◆ Text provided
+++

Two more Turks beat bird flu
22/01/2006 20:54 - (SA)
Hande Culpan
Van - Turkish authorities took hope on Sunday that the deadly H5N1 strain of bird flu could be brought under control, after two toddlers were discharged from an Ankara hospital.
A third child was steadily improving from the lethal virus.
The Canak brothers, Muharrem, 5, and Iskender, 2, left Ankara's Numune Hospital on Saturday night to return to their home in Beypazari.
Four people have died of the virus in Turkey since the current outbreak began in December.
They Canak brothers owe their recovery partly to their parents, who immediately took the children to a hospital two weeks ago as soon as they saw them playing with a discarded pair of gloves an uncle had worn to handle a brace of ducks dead of avian influenza.
They became the seventh and eighth patients cured of bird flu among the 21 cases confirmed in Turkey so far.
Authorities have drawn hope from the statistics, saying they compare favourably with the mortality rate from bird flu in eastern Asia, where it has claimed about 80 lives - or 58% of all confirmed cases - since 2003.
"In my opinion, the virus is probably mutating in a manner favourable to humans," said Van hospital's chief physician, Huseyin Avni Sahin.
All four who died here from the disease - the first victims outside China and Southeast Asia - were treated at Sahin's hospital, where four more children are currently undergoing treatment, including five-year-old Muhammed Ozcan.
The boy, whose 16-year-old sister Fatma was the last person to die of H5N1 in Turkey on January 15, spent several days hovering between life and death and is now steadily improving, despite having been brought late to the hospital.
The Van hospital has been at the centre of the war against bird flu in Turkey since the first cases arrived here late in December from the remote town of Dogubeyazit, near Turkey's border with Iran.
"We gained a lot of experience" since then, Sahin explained.
"We react much faster now and put the patients under medication much faster than we used to.
"If the virus does not mutate into a form transmissible between humans, I am convinced that we will overcome the crisis," he said.

+++

◆ Data under study
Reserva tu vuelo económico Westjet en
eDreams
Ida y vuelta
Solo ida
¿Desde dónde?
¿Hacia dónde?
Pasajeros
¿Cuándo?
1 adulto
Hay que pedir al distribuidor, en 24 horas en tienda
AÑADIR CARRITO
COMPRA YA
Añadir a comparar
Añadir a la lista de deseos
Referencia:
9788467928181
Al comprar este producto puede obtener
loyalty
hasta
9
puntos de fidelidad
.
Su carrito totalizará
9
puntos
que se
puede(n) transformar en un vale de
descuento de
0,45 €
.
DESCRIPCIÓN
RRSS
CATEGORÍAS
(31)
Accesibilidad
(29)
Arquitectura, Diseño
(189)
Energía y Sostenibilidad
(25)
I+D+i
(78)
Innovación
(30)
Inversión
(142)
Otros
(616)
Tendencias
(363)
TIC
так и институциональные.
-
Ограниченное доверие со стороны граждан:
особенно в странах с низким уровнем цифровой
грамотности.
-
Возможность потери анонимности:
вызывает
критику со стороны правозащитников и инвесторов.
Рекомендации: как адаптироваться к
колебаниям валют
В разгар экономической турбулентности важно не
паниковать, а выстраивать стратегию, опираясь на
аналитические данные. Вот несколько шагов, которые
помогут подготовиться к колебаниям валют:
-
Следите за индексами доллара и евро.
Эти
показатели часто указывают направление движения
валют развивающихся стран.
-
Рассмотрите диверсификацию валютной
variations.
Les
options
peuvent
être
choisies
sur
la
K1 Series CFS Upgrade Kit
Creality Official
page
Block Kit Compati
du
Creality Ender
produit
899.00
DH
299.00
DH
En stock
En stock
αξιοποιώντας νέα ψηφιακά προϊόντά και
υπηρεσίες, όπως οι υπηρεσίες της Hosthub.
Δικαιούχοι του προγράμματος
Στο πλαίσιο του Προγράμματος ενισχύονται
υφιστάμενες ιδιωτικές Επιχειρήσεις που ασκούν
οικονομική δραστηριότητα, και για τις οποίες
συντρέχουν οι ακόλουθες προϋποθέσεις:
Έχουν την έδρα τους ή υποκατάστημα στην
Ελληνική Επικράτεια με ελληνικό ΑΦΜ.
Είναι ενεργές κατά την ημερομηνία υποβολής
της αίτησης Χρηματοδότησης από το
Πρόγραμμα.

+++

◆ Instructions
A. List every individual person named in the body of the bird flu article, not counting the byline.
B. Reproduce the bird flu article between "A third child" and "- since 2003.", inclusive.

◆ Answers for the tasks
A.
Muharrem Canak
Iskender Canak
Huseyin Avni Sahin
Muhammed Ozcan
Fatma

B.
A third child was steadily improving from the lethal virus.
The Canak brothers, Muharrem, 5, and Iskender, 2, left Ankara's Numune Hospital on Saturday night to return to their home in Beypazari.
Four people have died of the virus in Turkey since the current outbreak began in December.
They Canak brothers owe their recovery partly to their parents, who immediately took the children to a hospital two weeks ago as soon as they saw them playing with a discarded pair of gloves an uncle had worn to handle a brace of ducks dead of avian influenza.
They became the seventh and eighth patients cured of bird flu among the 21 cases confirmed in Turkey so far.
Authorities have drawn hope from the statistics, saying they compare favourably with the mortality rate from bird flu in eastern Asia, where it has claimed about 80 lives - or 58% of all confirmed cases - since 2003.